別れを選んだ男性たちに話を聞きました。共通していたのは「自分の人生を諦めたくなかった」という思い。
30代前半の会社員Aさん。彼女の無職期間は1年半に及びました。その間、貯金は底を突き、友達との付き合いもやめ、趣味も諦めました。
「もう無理だ」と思った瞬間は、自分の誕生日でした。
何の祝いもなく、彼女は昼過ぎまで寝ている。起きてきても「おめでとう」の一言もない。気づいてもいない。
その時、はっとしたそうです。「俺の人生、これでいいのか」と。
別れを切り出した時、彼女は泣きました。「ひどい」「裏切られた」と責められました。Aさんも涙を流しながら、でもこう伝えたそうです。

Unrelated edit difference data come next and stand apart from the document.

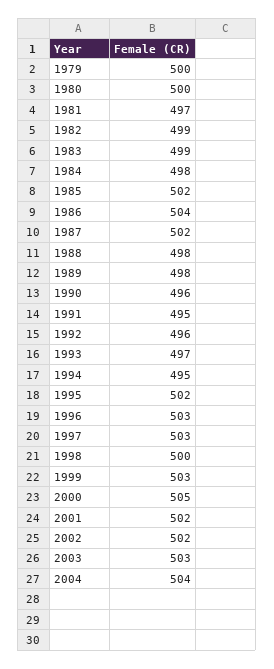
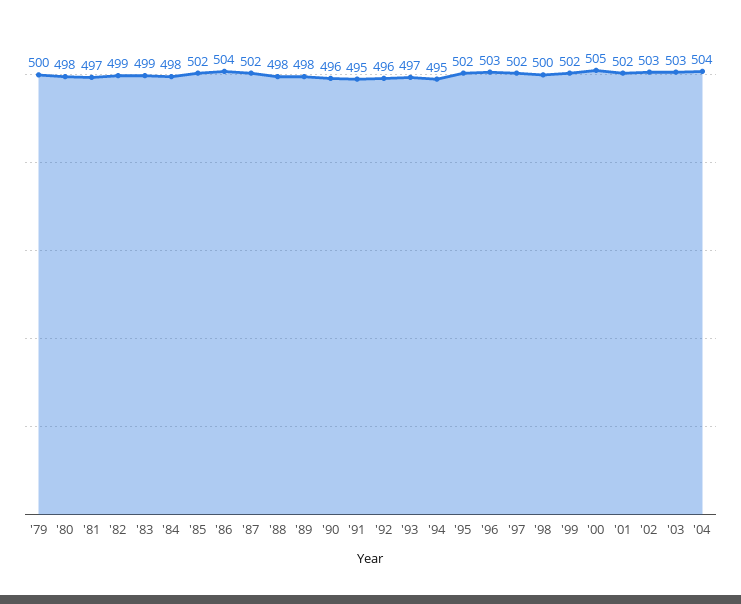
  {
    "1979": 500,
-   "1980": 500,
+   "1980": 498,
    "1981": 497,
    "1982": 499,
    "1983": 499,
    "1984": 498,
    "1985": 502,
    "1986": 504,
    "1987": 502,
    "1988": 498,
    "1989": 498,
    "1990": 496,
    "1991": 495,
    "1992": 496,
    "1993": 497,
    "1994": 495,
    "1995": 502,
    "1996": 503,
-   "1997": 503,
+   "1997": 502,
    "1998": 500,
-   "1999": 503,
+   "1999": 502,
    "2000": 505,
    "2001": 502,
-   "2002": 502,
+   "2002": 503,
    "2003": 503,
    "2004": 504
  }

「君のためにも、これ以上ずるずる続けられない。君は君の人生を、俺は俺の人生を、ちゃんと生きよう」
別れて半年後、彼女から連絡がありました。「あの時は恨んだけど、今は感謝してる。あのまま続けてたら、私もっとダメになってた」と。
別れは残酷ではありません。時には、お互いのための最善の選択です。
罪悪感に縛られて、あなたの人生を犠牲にする必要はありません。
支えると決めた人が守るべき3つのルール
逆に、支え続けることを選んだ人もいます。でも、ただ闇雲に支えるのではなく、ルールを設けていました。
ルール1:自分の生活を守る
全財産を投げ出さない。趣味はやめない。友達付き合いも続ける。自分が潰れたら、誰も助けられません。
ルール2:結果ではなく姿勢を見る
なかなか内定が出なくても、毎日動いていればOK。逆に結果が出なくても、行動していなければNG。評価するのは「努力しているか」です。
ルール3:感謝の言葉を求める
「ありがとう」がない関係は続きません。あなたが支えているなら、彼女にはそれを認識してもらう必要があります。
私の後輩カップルは、この3つのルールを守りました。彼女の無職期間は8ヶ月。長かった。でも彼女は毎日必ず「いつもありがとう」と伝え、小さなことでも「助かった」と言葉にしてくれたそうです。
その積み重ねが、後輩の心を支えました。そして今、二人は結婚を前提に同棲を続けています。
支えるなら、自分も守る。これを忘れないでください。